• **Text block**

Remember St Francis who initiated that vast movement of renewal and reform in the church of his day. The impact of his life is unmeasurable. Arguably it gets more and more every year. But at its heart lay a small band of people utterly committed to their own spiritual lives and their own ongoing conversion. That same principle is true of every single movement of renewal in the history of the church. At its heart is a band of hardcore prayer warriors who live the disciplines of prayer especially when it’s tough to do so. Think of the Celtic Saints whom we so much love to idealise and romanticise today. Their praying was serious and hardcore. Go to the north sea, stand up to your neck in sea water in the middle of the winter whilst reciting the whole Psalter in Latin from memory. Then you’ll experience true Celtic spirituality. Or again at the heart of the life of the architects of the Oxford Movement which recovered Parish life in the nineteenth century was a level of commitment to the devotional life that puzzled colleagues. They restored practices such as regular fasting to Anglican spiritual life and were profoundly committed to constant, daily prayer. Bear the fruit worthy of repentance, John the Baptist said to those who came to him at the Jordan, and the first of those fruits must be prayer.

By comparison our spiritual life in the Church of England is all too often tepid and weedy. Many people say they just don’t know how to pray. Many pray only if they have the time. Plenty hardly pray at all. We don’t spend enough time as priests teaching our people to pray. So it’s no wonder that prayer life becomes lazy. There’s even now a button now on the C of E daily prayer app so you can just press play and let someone else do the praying for you while you sit with a cup of coffee and your feet up. I don’t think St Cuthbert would have approved of that. Few believe that prayer can actually change things. We can just about accept that prayer might change us, but any notion that prayer can shift the tectonic plates or blow situations apart in ways we can’t explain, this seems a bit hot-headed and scary for your respectable, typical Anglican.

Have you ever wondered why the Church of England has been talking about growth for fifty years and has seen nothing but decline? Have you ever wondered why, for all our resources, initiatives, projects, ideas and strategies, weekly attendance continues to fall by around 2% a year? There are two reasons in my view. And the first is that we have forgotten how to pray. You can talk the language of renewal all you like. But if our prayer life is a puddle it’s all words. We need to repent. We need to turn away from being prayer puddles and become vast, deep prayer reservoirs.

That means that our prayer needs to be disciplined. Slotting prayer into the bits of day available to us once work and family commitments are done – that’s no good. Praying whilst we drive or walk the dog or take a shower, that’s not enough. Prayer needs to be the fixed point around which the rest of our diary is built. It should be what goes in first. That’s what Jesus did – everything for him, sprang from times of prayer. And yet somehow today we think we know better. We say we don’t have time to pray. When did Jesus say that?

The second thing is our prayer needs to be penitential. If repentance means a desire to embrace a new life, we need to accept that this will never happen all at once. There will be times when we fall, when we prefer our old way of life, when we deny or when we close off areas of our life to God. So penitence needs to be a daily part of our praying, perhaps last thing at night for those who use that beautiful prayer called the Examen. And for many it could mean recovering the liberating practice of confession.

• **Exercise data**
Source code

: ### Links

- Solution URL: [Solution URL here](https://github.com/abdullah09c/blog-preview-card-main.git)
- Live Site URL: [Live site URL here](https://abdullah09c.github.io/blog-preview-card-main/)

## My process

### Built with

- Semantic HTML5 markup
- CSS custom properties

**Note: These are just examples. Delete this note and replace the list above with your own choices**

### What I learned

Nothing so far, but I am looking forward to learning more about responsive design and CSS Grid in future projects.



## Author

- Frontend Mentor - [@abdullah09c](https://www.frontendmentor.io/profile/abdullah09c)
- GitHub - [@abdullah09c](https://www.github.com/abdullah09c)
==
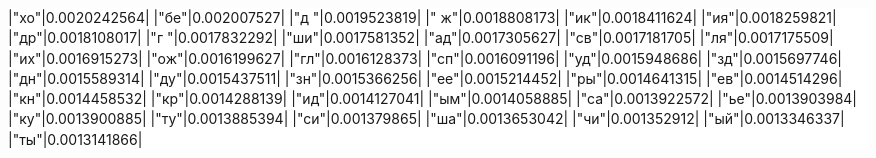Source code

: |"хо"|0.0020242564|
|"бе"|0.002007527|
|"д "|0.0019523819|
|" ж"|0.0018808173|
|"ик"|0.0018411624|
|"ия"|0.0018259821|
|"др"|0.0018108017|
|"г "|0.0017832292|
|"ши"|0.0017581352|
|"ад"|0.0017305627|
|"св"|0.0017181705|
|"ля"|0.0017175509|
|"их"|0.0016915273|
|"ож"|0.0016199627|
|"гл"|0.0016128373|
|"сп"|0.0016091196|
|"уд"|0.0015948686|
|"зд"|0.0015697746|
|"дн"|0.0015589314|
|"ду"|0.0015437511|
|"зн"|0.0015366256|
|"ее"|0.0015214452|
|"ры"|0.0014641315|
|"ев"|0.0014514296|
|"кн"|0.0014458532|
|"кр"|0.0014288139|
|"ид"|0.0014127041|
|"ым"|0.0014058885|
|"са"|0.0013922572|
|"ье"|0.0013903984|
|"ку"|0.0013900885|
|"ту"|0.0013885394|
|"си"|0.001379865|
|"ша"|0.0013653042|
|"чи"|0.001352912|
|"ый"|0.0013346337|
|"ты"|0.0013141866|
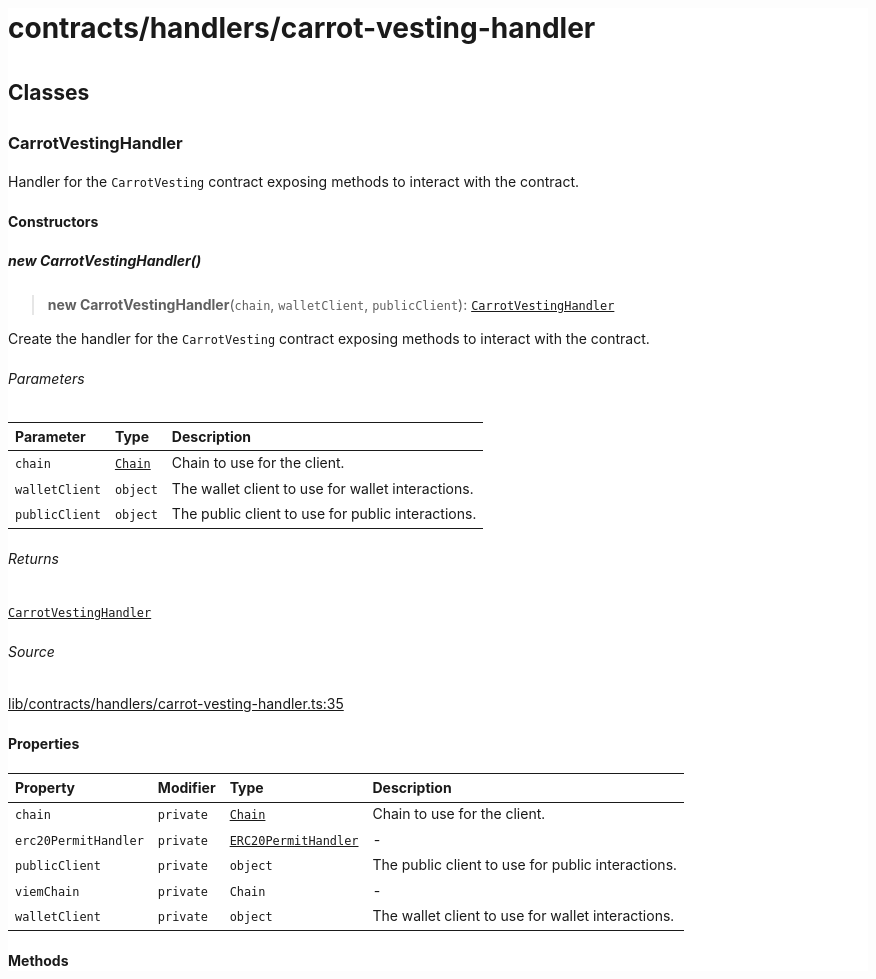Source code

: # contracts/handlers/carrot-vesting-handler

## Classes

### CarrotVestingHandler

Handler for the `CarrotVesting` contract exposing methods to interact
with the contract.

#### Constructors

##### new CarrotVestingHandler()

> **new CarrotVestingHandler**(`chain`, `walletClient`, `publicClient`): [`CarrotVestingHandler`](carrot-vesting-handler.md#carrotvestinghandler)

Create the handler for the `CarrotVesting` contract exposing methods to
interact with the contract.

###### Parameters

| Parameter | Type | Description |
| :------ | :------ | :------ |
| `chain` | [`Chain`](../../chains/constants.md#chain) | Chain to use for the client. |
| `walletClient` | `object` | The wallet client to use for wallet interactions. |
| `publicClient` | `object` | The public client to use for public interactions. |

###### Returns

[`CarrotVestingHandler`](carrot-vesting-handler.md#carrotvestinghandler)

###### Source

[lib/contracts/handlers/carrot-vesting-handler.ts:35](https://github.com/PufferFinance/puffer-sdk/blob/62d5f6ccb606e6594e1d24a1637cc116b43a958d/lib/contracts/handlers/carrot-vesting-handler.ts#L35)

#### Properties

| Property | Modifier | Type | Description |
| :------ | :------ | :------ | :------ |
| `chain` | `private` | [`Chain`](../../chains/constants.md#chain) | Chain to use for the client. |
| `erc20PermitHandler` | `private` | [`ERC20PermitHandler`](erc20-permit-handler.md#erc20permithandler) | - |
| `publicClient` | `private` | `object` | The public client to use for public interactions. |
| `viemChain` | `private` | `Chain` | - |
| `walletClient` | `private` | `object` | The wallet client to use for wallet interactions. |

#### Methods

• **Work request**
According to the text on prayer, by about how much does weekly attendance in the Church of England fall each year? Use only the text on prayer.

• **Task solution**
Around 2% a year.